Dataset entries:
>>
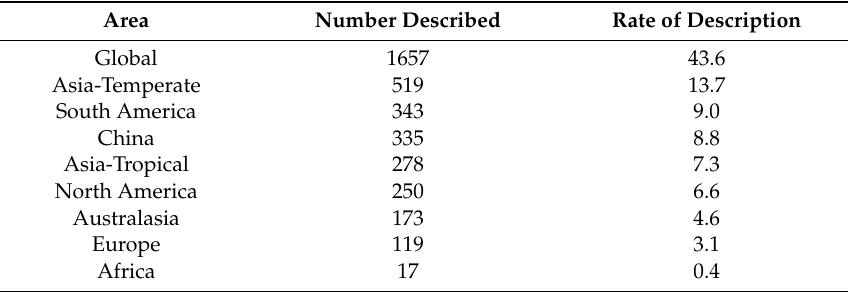
Table 2. Rate of stonefly species descriptions 1980 to 2018. Area Number Described Rate of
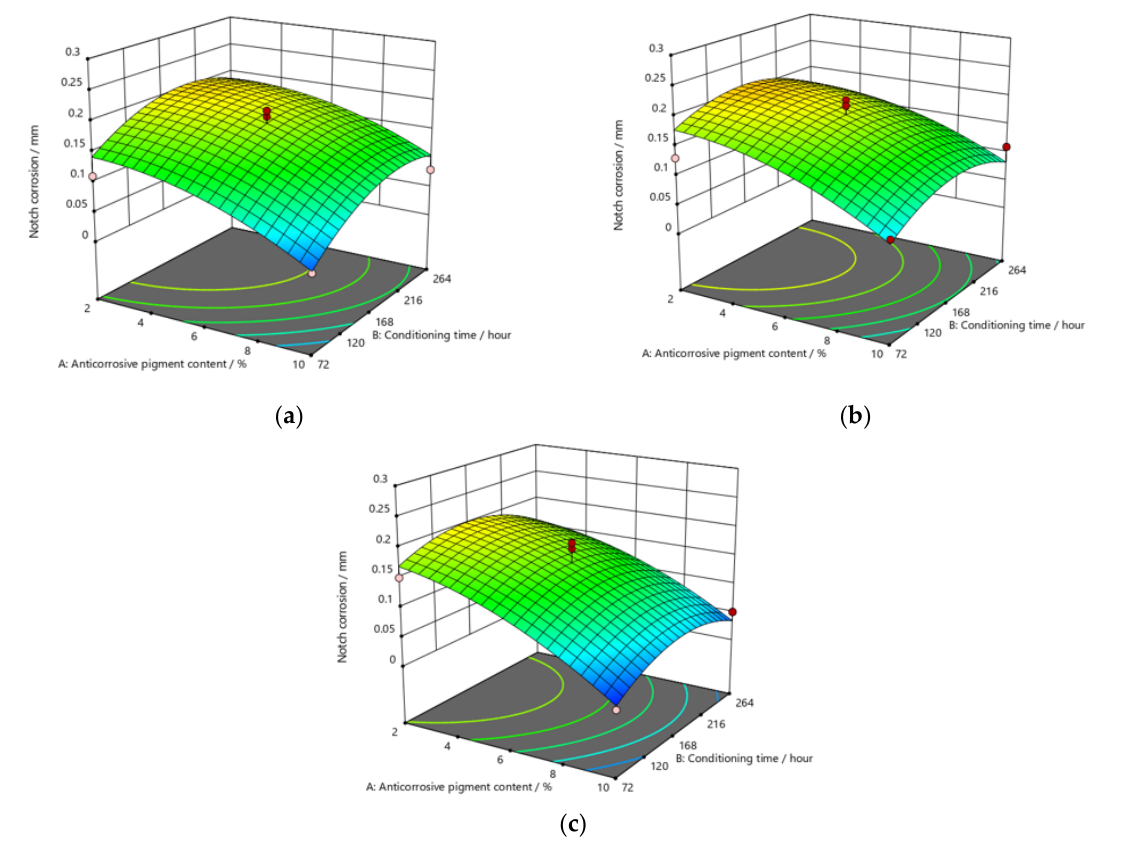
Figure 9. Response surface for regression model of notch corrosion for coating thickness of ( a ) D 1,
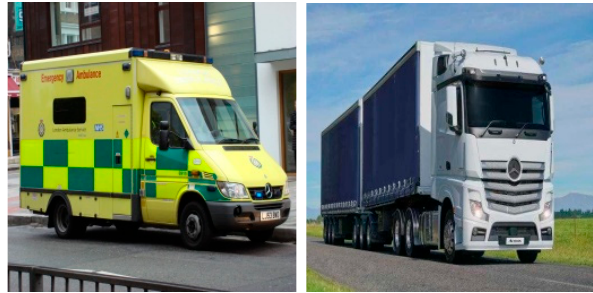
Figure 5. Sample images of an emergency vehicle and a truck. Table 6. Vehicle type classification test set results.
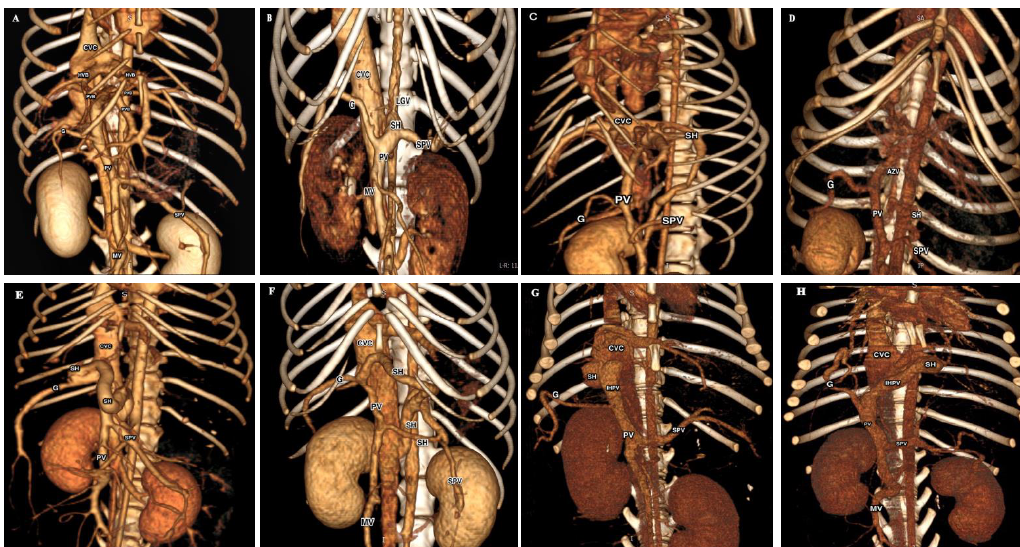
Figure 1. Three-dimensional volume-rendered images (ventral view) of normal portal venous system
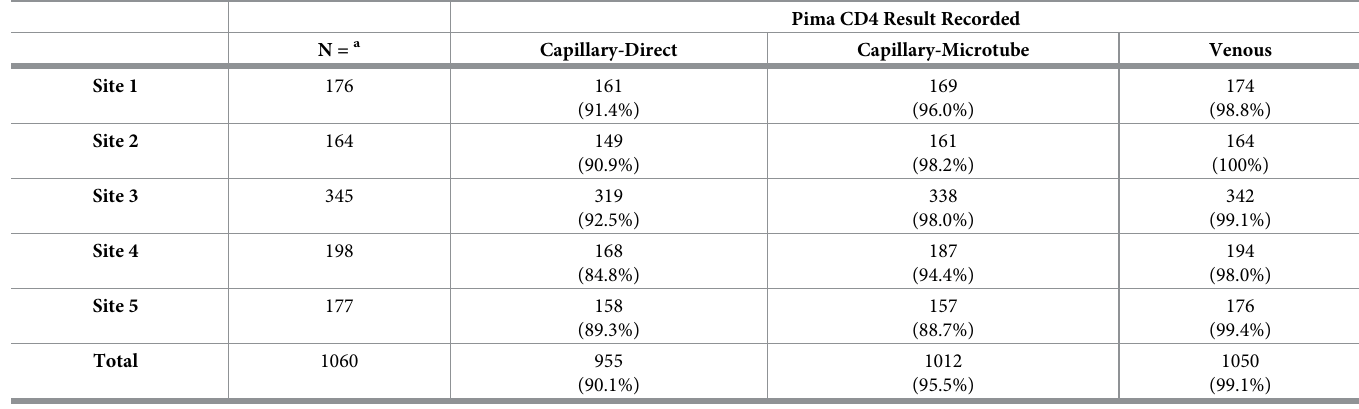
Table 4. Specimens type with recorded a Pima CD4 result per site.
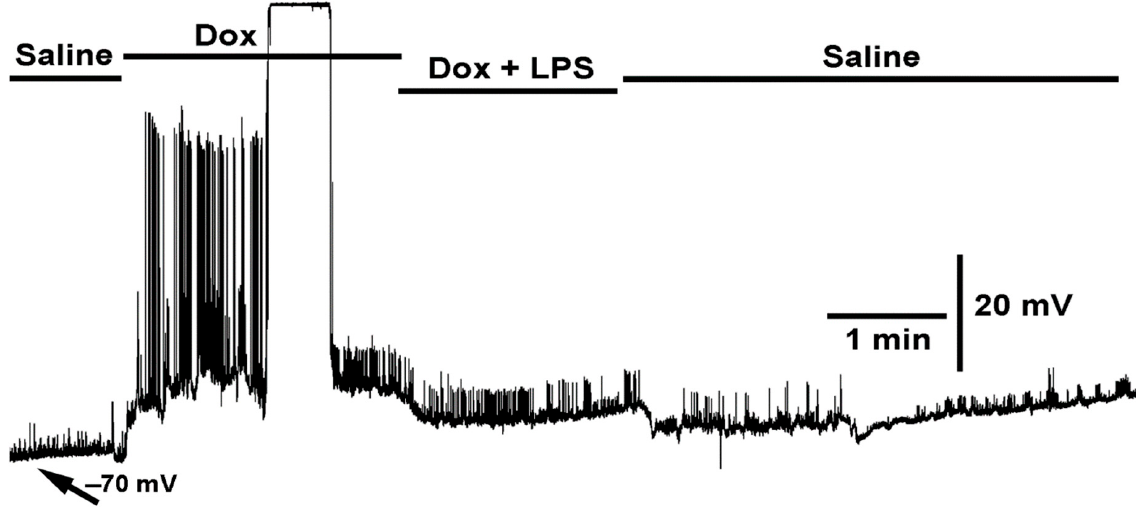
Figure 3. The effect of doxapram (10 mM) and the cocktail of doxapram (10 mM) and LPS on membrane potential and synaptic transmission. Exposure to doxapram (10 mM) rapidly depolarizes the membrane potential and evoked responses, from transected segmental nerves from the CNS. The motor neurons depolarize producing excitatory junction potentials (EJPs) of similar amplitude as those of electrical evoked nerve EJPs. The barraged of depolarizations dislodged the intracellular recordings. The bath exchange to doxapram and LPS produced small hyperpolarization while small EJPs and mEJPs are still present. Upon exchanging to fresh saline, free of doxapram and LPS, the membrane potential almost regained the initial resting membrane potential.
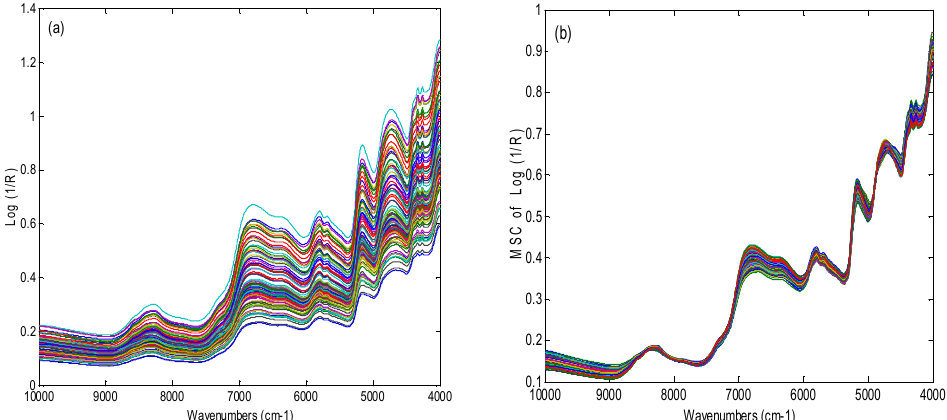
Figure 1. Spectra of Trichosanthis Fructus ( a ) raw data and ( b ) with multiplicative scatter correction (MSC) pretreatment.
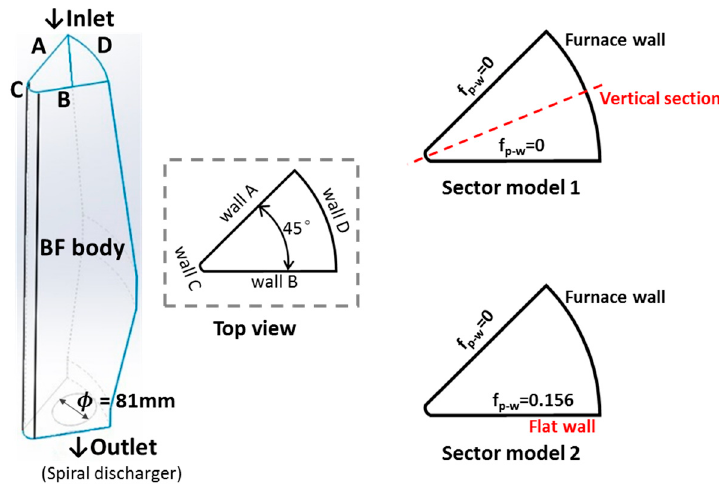
Figure 2. Direct element method (DEM) geometry of the two BF sector models.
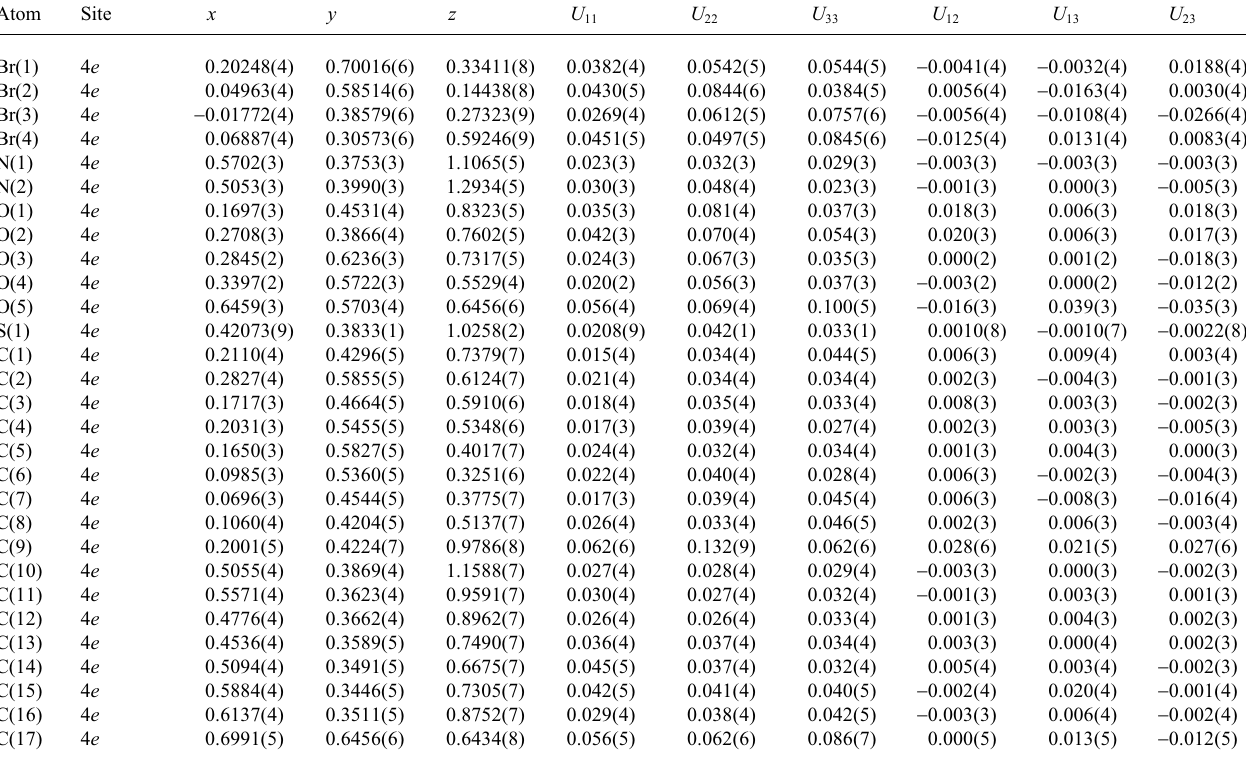
Table 3. Atomic coordinates and displacement parameters (in Å 2 )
<<
- Task directions:
Reproduce, word for word, the lines from the one containing "Figure 1. Three-dimensional" through the final line above. Leave every picture out.

- Reply to the exercise:
Figure 1. Three-dimensional volume-rendered images (ventral view) of normal portal venous system
Table 4. Specimens type with recorded a Pima CD4 result per site.
Figure 3. The effect of doxapram (10 mM) and the cocktail of doxapram (10 mM) and LPS on membrane potential and synaptic transmission. Exposure to doxapram (10 mM) rapidly depolarizes the membrane potential and evoked responses, from transected segmental nerves from the CNS. The motor neurons depolarize producing excitatory junction potentials (EJPs) of similar amplitude as those of electrical evoked nerve EJPs. The barraged of depolarizations dislodged the intracellular recordings. The bath exchange to doxapram and LPS produced small hyperpolarization while small EJPs and mEJPs are still present. Upon exchanging to fresh saline, free of doxapram and LPS, the membrane potential almost regained the initial resting membrane potential.
Figure 1. Spectra of Trichosanthis Fructus ( a ) raw data and ( b ) with multiplicative scatter correction (MSC) pretreatment.
Figure 2. Direct element method (DEM) geometry of the two BF sector models.
Table 3. Atomic coordinates and displacement parameters (in Å 2 )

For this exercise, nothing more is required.